Doctors usually take the skin when they do a mastectomy to make sure they leave no cancer behind. But in the last decade they increasingly have left the skin in certain women with favorable tumor characteristics. Attai compares it to removing the inside of an orange while leaving the peel intact.
"We have learned over time that you can save skin" in many patients, Willey said. "Every single study has shown that it's safe."
Now they're going the next step: preserving the nipple, which is even more at risk of being involved in cancer than the skin is. Only about 5 percent of women get this now, but eligibility could be expanded if it proves safe. The breast surgery society has a registry on nipple-sparing mastectomies that will track such women for 10 years.
"You really have to pick patients carefully," because no one wants to compromise cancer control for cosmetic reasons, Attai said.

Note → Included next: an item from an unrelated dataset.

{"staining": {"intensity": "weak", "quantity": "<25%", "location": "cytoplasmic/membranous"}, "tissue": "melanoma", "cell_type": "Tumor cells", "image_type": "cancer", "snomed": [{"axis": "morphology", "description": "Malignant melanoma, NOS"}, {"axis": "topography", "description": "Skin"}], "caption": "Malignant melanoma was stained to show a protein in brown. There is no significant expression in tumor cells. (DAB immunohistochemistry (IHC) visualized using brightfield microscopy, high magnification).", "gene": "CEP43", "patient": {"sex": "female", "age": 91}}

"The preliminary data are that nipple-sparing is quite good," but studies haven't been long enough to know for sure, Willey said. "It makes a huge difference in the cosmetic outcome. That makes the woman's breast recognizable to her."
Dr. Judy Boughey, a breast surgeon at the Mayo Clinic, said the new approach even has swayed patients' treatment choices.

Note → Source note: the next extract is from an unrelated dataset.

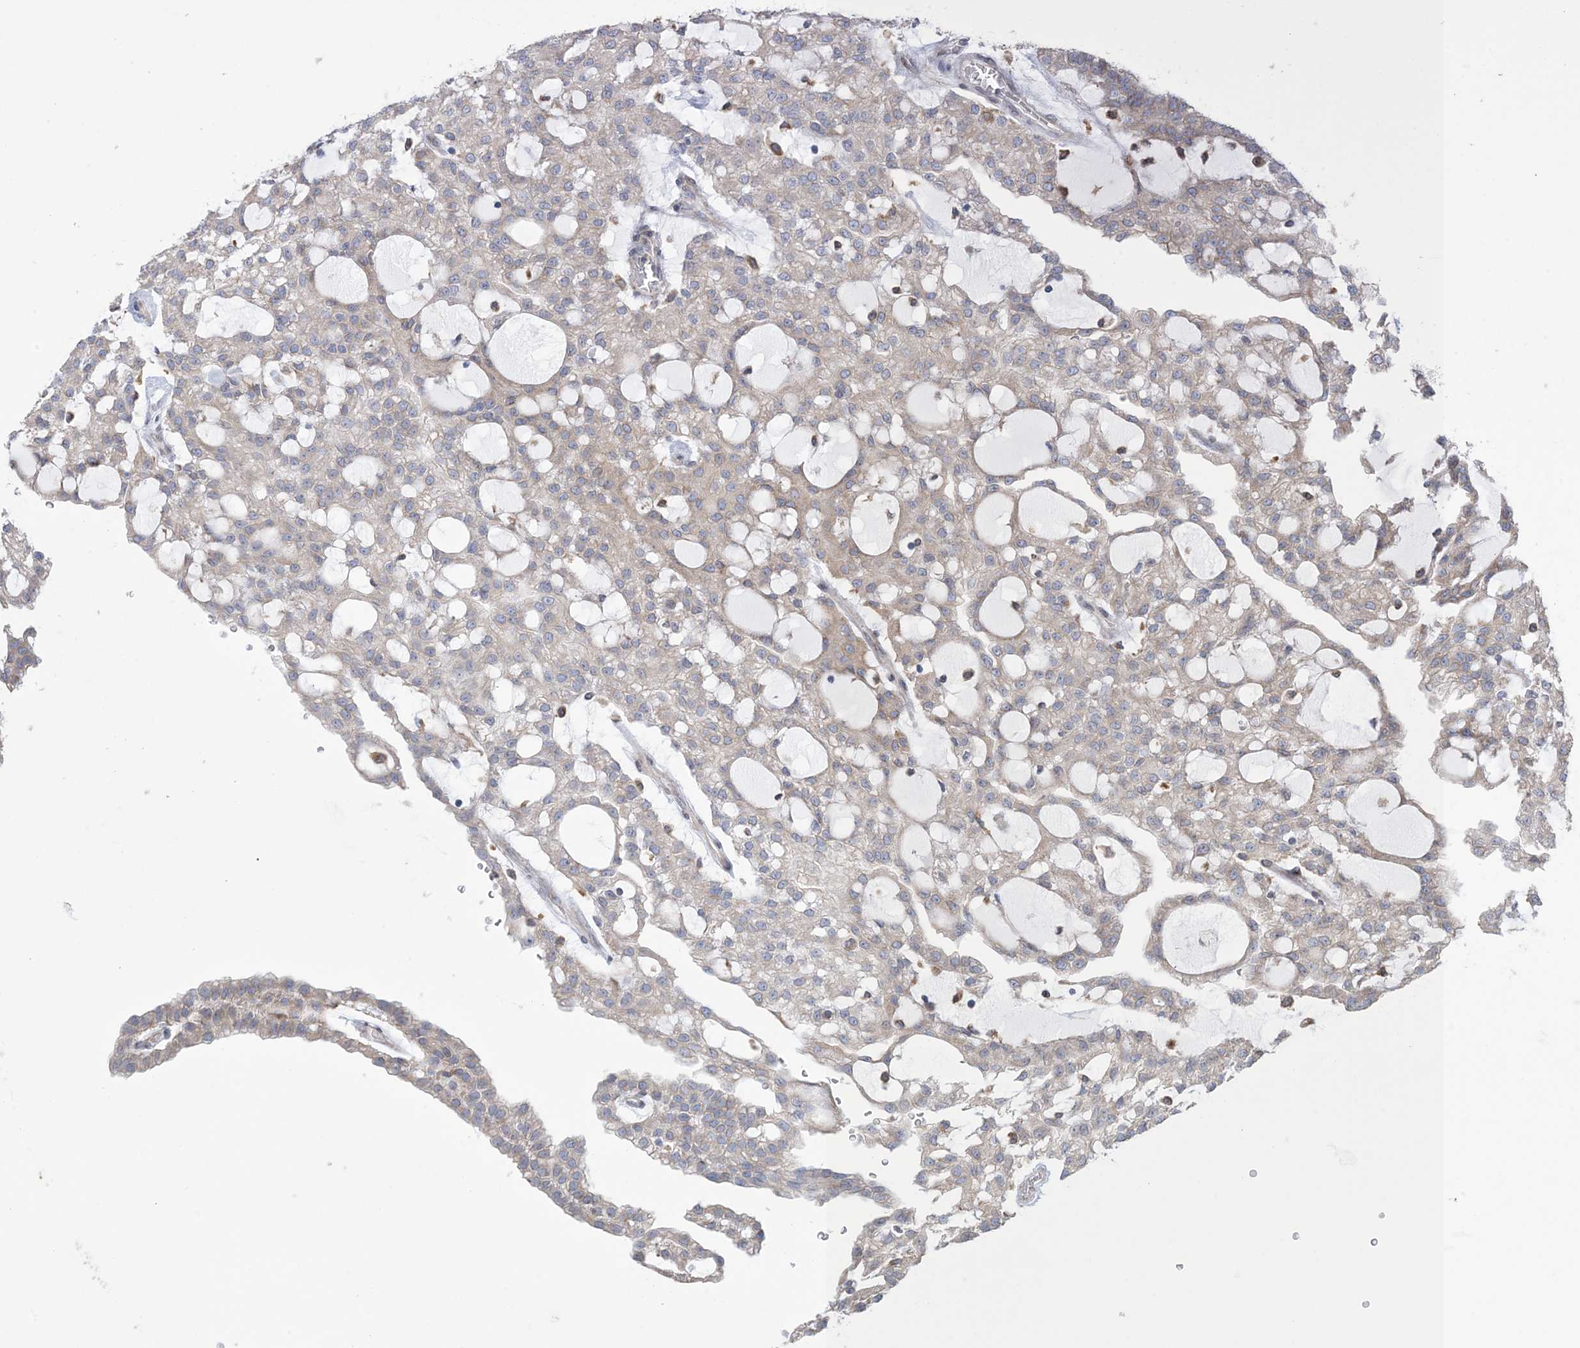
{"staining": {"intensity": "weak", "quantity": "<25%", "location": "cytoplasmic/membranous"}, "tissue": "renal cancer", "cell_type": "Tumor cells", "image_type": "cancer", "snomed": [{"axis": "morphology", "description": "Adenocarcinoma, NOS"}, {"axis": "topography", "description": "Kidney"}], "caption": "Histopathology image shows no significant protein staining in tumor cells of renal cancer (adenocarcinoma).", "gene": "SHANK1", "patient": {"sex": "male", "age": 63}}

"We're seeing women choosing the more invasive surgery, choosing the mastectomy," because of doctors' willingness to spare skin and nipples, she said.
It helped persuade Rose Ragona, a 51-year-old operations supervisor at O'Hare Airport in Chicago. She had both breasts removed on April 19 with the most modern approach: Immediate reconstruction, with preservation of her skin and nipples.
"To wake up and just see your breasts there helped me immensely," she said.
She chose to have both breasts removed to avoid radiation and future worry.
"I felt it was a safer road to go," she said. "I can't live the rest of my life in fear. Every time there's a lump I'm going to worry."
Attai, the California breast surgeon, is one of the researchers in a national study testing cryoablation. The technique uses a probe cooled with liquid nitrogen that turns tumors into ice balls of dead tissue that's gradually absorbed by the body. This has been done since 2004 for benign breast tumors and the clinical trial is aimed at seeing if it's safe for cancer treatment.
"The technology is amazing. This is done in the office under local anesthesia, a little skin puncture," Attai said.
In the study, women still have surgery at some point after the freezing treatment to make sure all the cancer is destroyed. If it proves safe and effective, it could eliminate surgery for certain cancer patients.
"I'd love to see the day when we can offer women with small breast tumors a completely non-operative approach, and I do think that's coming soon," Attai said.